REQUIREMENT: Output, without alteration, the first line of the entries and each line after it, stopping with the line that contains "no significant staining".

DATASET:
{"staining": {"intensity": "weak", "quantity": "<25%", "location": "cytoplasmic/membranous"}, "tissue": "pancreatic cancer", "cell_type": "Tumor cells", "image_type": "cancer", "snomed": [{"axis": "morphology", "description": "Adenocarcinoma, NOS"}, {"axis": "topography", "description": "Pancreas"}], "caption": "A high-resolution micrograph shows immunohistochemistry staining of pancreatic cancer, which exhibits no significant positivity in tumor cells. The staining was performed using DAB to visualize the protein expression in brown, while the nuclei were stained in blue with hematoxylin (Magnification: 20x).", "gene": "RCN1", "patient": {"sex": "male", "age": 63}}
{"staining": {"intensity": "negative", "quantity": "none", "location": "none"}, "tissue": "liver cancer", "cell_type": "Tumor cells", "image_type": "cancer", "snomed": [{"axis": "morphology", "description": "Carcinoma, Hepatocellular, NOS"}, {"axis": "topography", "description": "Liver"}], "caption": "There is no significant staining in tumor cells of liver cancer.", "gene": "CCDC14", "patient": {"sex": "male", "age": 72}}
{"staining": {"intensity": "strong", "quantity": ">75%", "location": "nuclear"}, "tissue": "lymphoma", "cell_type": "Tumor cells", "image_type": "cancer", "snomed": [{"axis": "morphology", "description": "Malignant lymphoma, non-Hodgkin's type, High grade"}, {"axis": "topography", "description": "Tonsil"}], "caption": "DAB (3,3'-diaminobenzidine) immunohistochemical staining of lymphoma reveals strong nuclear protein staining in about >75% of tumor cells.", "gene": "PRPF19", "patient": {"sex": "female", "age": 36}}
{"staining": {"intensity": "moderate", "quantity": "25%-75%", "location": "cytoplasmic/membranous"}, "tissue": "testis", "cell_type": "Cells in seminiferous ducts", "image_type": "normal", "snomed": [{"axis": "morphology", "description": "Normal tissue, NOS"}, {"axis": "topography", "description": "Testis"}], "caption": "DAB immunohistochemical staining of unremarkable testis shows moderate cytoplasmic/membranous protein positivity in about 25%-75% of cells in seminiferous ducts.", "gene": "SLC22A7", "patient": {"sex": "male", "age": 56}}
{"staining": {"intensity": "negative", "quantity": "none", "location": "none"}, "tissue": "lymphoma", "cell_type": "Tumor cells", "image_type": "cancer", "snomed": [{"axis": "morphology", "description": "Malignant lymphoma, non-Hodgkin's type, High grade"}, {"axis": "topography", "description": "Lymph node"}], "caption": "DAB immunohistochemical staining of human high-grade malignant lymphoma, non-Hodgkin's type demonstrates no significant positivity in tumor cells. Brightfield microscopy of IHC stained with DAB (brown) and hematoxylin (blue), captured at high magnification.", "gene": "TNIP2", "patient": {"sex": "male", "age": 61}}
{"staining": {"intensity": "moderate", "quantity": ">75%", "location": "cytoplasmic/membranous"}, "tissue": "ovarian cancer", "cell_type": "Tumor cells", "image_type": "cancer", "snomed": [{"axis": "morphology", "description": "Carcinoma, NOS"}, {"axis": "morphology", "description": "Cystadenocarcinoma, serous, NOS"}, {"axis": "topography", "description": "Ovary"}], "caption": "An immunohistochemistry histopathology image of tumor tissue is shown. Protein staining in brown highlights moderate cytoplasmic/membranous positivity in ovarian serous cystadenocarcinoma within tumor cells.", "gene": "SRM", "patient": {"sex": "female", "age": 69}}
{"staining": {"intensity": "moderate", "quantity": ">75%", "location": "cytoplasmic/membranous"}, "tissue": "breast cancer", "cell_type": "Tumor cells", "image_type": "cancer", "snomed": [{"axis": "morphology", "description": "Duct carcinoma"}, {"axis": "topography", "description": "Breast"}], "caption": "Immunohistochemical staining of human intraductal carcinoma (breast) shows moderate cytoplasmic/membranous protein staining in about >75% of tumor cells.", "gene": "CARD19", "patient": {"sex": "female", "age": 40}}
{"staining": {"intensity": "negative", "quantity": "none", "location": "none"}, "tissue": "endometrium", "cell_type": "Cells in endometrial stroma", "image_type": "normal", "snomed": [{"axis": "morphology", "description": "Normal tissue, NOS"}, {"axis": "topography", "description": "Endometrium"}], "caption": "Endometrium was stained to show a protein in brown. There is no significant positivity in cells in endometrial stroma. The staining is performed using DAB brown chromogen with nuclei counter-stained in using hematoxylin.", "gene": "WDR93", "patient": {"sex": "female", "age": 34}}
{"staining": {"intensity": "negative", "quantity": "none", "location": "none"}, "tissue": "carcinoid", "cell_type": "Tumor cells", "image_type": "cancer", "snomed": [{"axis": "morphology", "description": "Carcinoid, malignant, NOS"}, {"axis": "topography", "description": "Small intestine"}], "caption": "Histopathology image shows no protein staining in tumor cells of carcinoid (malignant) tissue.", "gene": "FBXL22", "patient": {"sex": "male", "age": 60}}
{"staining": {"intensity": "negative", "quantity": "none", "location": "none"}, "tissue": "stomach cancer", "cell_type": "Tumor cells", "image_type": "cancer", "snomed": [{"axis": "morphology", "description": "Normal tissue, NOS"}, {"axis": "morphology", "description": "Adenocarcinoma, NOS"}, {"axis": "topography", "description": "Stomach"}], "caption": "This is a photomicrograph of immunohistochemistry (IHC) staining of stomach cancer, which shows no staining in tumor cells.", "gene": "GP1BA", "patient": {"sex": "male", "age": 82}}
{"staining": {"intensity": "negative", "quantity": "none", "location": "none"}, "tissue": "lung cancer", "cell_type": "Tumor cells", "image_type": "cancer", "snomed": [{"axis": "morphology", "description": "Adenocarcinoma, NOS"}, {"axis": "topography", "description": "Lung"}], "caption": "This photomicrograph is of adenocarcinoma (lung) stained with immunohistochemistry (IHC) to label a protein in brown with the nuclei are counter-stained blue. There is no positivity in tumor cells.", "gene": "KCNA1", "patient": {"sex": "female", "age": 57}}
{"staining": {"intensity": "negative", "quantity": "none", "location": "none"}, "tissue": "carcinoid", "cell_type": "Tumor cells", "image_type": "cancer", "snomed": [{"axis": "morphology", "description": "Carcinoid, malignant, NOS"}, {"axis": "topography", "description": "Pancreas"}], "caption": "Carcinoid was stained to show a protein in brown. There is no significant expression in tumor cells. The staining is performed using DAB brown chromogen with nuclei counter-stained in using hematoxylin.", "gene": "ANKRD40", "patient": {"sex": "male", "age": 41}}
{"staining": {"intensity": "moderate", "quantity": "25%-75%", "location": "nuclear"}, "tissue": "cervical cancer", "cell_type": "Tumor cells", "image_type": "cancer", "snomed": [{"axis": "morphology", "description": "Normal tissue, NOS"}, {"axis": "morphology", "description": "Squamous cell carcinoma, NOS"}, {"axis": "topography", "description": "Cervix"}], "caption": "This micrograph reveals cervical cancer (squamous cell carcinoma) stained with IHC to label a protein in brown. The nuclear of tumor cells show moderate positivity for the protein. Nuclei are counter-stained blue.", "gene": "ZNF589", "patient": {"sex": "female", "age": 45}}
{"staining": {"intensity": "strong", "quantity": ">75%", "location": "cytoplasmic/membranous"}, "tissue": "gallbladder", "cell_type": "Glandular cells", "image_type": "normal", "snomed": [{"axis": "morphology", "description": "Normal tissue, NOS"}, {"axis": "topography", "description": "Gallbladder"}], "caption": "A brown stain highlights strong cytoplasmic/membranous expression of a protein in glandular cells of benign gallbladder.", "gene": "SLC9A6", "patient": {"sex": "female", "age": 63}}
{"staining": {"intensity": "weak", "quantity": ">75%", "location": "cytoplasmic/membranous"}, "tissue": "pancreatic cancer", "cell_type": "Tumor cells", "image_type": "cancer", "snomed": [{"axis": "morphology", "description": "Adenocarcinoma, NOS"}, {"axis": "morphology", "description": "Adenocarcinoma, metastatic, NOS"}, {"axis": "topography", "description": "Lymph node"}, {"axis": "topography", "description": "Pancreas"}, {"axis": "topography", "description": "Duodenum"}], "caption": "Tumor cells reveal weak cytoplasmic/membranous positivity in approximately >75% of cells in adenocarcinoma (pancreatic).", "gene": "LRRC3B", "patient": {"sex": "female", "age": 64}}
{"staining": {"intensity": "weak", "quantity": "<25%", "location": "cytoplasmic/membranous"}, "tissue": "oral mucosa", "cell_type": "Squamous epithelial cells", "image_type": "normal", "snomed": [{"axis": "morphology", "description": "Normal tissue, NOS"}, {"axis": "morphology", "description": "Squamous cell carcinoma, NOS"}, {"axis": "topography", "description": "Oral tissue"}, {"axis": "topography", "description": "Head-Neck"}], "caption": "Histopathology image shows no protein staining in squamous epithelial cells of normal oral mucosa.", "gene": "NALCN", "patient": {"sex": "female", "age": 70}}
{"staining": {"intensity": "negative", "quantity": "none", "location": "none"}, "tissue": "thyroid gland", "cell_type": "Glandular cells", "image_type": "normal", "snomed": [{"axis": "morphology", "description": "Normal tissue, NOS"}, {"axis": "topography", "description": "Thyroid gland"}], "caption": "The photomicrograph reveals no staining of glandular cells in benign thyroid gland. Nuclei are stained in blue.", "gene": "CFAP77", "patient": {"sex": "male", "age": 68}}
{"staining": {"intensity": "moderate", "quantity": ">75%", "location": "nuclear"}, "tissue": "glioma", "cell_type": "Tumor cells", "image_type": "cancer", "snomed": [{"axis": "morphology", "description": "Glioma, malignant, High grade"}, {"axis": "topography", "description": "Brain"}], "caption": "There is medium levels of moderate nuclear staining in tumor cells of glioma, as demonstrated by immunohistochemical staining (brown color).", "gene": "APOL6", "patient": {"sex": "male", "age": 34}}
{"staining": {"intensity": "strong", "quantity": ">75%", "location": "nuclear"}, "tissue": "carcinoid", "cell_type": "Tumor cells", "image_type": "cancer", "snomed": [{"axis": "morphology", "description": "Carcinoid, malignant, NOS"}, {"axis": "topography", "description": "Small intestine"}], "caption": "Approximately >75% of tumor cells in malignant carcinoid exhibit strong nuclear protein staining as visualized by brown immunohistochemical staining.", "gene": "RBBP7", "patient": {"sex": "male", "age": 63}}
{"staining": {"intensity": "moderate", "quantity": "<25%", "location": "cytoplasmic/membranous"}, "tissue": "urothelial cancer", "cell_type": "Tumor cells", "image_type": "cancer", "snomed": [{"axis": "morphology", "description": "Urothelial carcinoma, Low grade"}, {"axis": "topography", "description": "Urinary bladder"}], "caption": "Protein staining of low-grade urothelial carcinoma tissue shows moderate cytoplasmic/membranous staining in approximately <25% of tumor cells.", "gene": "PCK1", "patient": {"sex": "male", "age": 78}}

WRITTEN ANSWER:
{"staining": {"intensity": "weak", "quantity": "<25%", "location": "cytoplasmic/membranous"}, "tissue": "pancreatic cancer", "cell_type": "Tumor cells", "image_type": "cancer", "snomed": [{"axis": "morphology", "description": "Adenocarcinoma, NOS"}, {"axis": "topography", "description": "Pancreas"}], "caption": "A high-resolution micrograph shows immunohistochemistry staining of pancreatic cancer, which exhibits no significant positivity in tumor cells. The staining was performed using DAB to visualize the protein expression in brown, while the nuclei were stained in blue with hematoxylin (Magnification: 20x).", "gene": "RCN1", "patient": {"sex": "male", "age": 63}}
{"staining": {"intensity": "negative", "quantity": "none", "location": "none"}, "tissue": "liver cancer", "cell_type": "Tumor cells", "image_type": "cancer", "snomed": [{"axis": "morphology", "description": "Carcinoma, Hepatocellular, NOS"}, {"axis": "topography", "description": "Liver"}], "caption": "There is no significant staining in tumor cells of liver cancer.", "gene": "CCDC14", "patient": {"sex": "male", "age": 72}}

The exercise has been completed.